Saturday, March 06, 2010

Failed Experiment

A few years ago Amazon.com came up with what I thought was a really cool project:

Amazon Shorts.

They would publish short stories in electronic format and customers could buy them and download them to their email and read them at leisure. So I submitted a few stories and had a couple accepted into the program. Payments were to be made quarterly whenever the royalties reached $10 or more.

Alas, the project failed utterly.

There were way too many glitches in the whole deal for it to have ever worked as promised. From what I've gathered from talking with other writers, very few authors were ever paid anything at all. And keeping track of the program apparently cost Amazon more than it brought in. So they stopped soliciting new material.


Since I had other ideas in mind for the fiction I had there, and since they seemed to be merely taking up space on Amazon, I requested that they be taken down. In quick and polite order the folk at Amazon did as I requested and killt the online yarns. Alas, it seemed like a good idea, but it just didn't work out.

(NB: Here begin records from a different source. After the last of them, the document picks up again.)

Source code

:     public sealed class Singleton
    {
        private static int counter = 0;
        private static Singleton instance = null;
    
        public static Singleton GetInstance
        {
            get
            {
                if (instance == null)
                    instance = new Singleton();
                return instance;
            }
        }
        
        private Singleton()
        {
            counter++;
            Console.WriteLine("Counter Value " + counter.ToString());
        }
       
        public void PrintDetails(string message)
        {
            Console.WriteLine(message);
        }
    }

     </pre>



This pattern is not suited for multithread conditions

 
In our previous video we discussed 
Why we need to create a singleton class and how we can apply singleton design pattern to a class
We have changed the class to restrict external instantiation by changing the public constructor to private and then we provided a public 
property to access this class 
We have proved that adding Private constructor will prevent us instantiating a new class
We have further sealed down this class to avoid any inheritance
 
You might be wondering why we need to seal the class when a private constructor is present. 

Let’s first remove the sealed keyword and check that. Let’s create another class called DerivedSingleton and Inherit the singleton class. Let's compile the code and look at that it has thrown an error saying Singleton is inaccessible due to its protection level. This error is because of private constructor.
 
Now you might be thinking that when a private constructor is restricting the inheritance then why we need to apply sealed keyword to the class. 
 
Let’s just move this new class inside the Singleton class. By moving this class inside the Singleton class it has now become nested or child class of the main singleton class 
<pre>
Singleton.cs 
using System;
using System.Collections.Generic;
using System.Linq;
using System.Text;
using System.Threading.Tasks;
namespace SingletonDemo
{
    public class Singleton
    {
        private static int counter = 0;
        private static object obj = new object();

A lot of writers I know are very keen on the whole e-book subject. They tell me that it's the wave of the future. They tell me that they're making money with it. I don't really believe either of those statements, and I can say with no trouble at all that I don't care for e-books and it's my general feeling that I'll never buy one. Yeah, I know--never say never. But I just can't see myself buying a Kindle or an Apple Ipod or anything of that nature and reading my books that way. Give me a paperback or a hardback with pages made of real paper. I have bookshelves. I love my books and
I just don't want any freaking digital fiction.

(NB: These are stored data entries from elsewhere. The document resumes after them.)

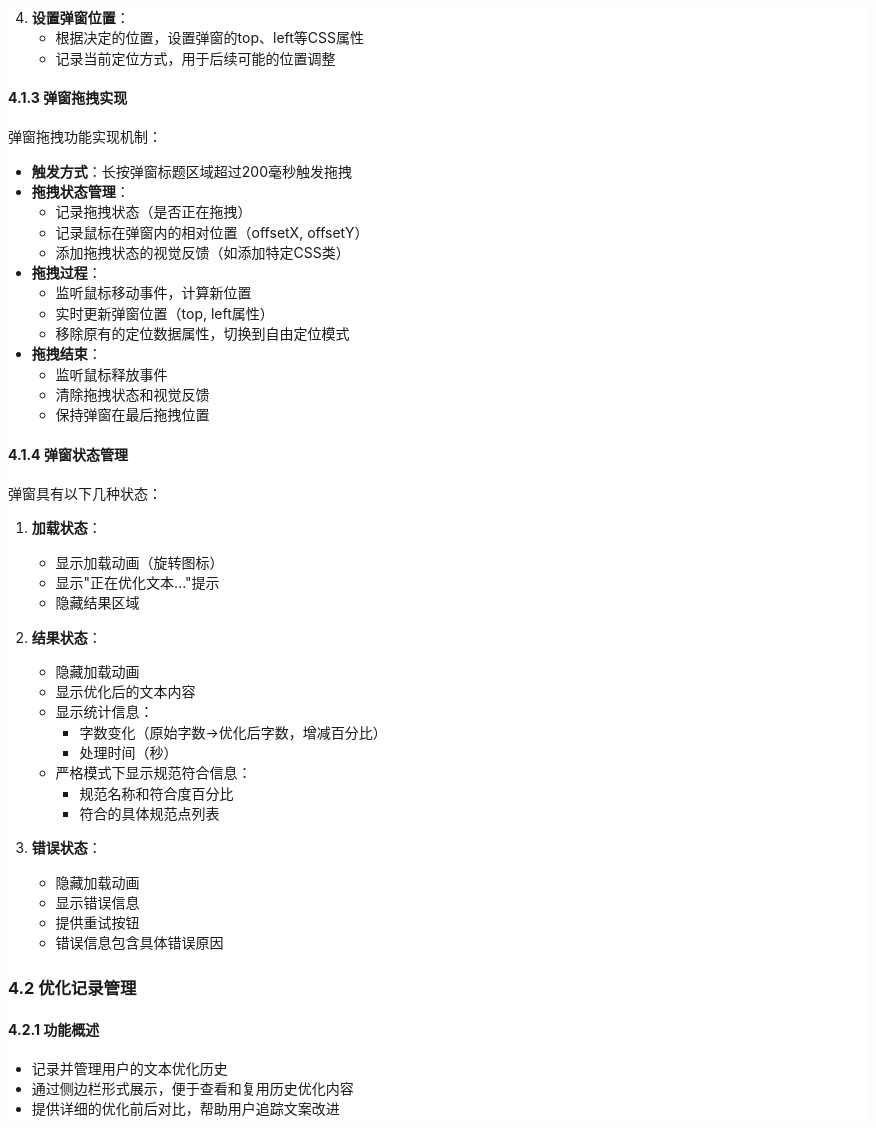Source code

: 4. **设置弹窗位置**：
   - 根据决定的位置，设置弹窗的top、left等CSS属性
   - 记录当前定位方式，用于后续可能的位置调整

#### 4.1.3 弹窗拖拽实现

弹窗拖拽功能实现机制：

- **触发方式**：长按弹窗标题区域超过200毫秒触发拖拽
- **拖拽状态管理**：
  - 记录拖拽状态（是否正在拖拽）
  - 记录鼠标在弹窗内的相对位置（offsetX, offsetY）
  - 添加拖拽状态的视觉反馈（如添加特定CSS类）
- **拖拽过程**：
  - 监听鼠标移动事件，计算新位置
  - 实时更新弹窗位置（top, left属性）
  - 移除原有的定位数据属性，切换到自由定位模式
- **拖拽结束**：
  - 监听鼠标释放事件
  - 清除拖拽状态和视觉反馈
  - 保持弹窗在最后拖拽位置

#### 4.1.4 弹窗状态管理

弹窗具有以下几种状态：

1. **加载状态**：
   - 显示加载动画（旋转图标）
   - 显示"正在优化文本..."提示
   - 隐藏结果区域

2. **结果状态**：
   - 隐藏加载动画
   - 显示优化后的文本内容
   - 显示统计信息：
     - 字数变化（原始字数→优化后字数，增减百分比）
     - 处理时间（秒）
   - 严格模式下显示规范符合信息：
     - 规范名称和符合度百分比
     - 符合的具体规范点列表

3. **错误状态**：
   - 隐藏加载动画
   - 显示错误信息
   - 提供重试按钮
   - 错误信息包含具体错误原因

### 4.2 优化记录管理

#### 4.2.1 功能概述

- 记录并管理用户的文本优化历史
- 通过侧边栏形式展示，便于查看和复用历史优化内容
- 提供详细的优化前后对比，帮助用户追踪文案改进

So there. Take that, computer nerds!

I want my e-books now.

2 comments:

Hobo's Books said...

I agree on this. I read enough on the computer, some news, a couple blogs, and that's enough. Give me a real book with pages. I did buy one ebook, I ended up buying it in a softcover anyway, and still have it. I don't know where the e version went on my computer.

James Robert Smith said...

I don't have anything against ebooks. I'm just not planning on buying any. If people can make money from them, then fine. They just won't likely get any of MY money.

I love books. Real books. I just bought four new bookshelves today to house some more of my books. I still don't have enough bookshelves.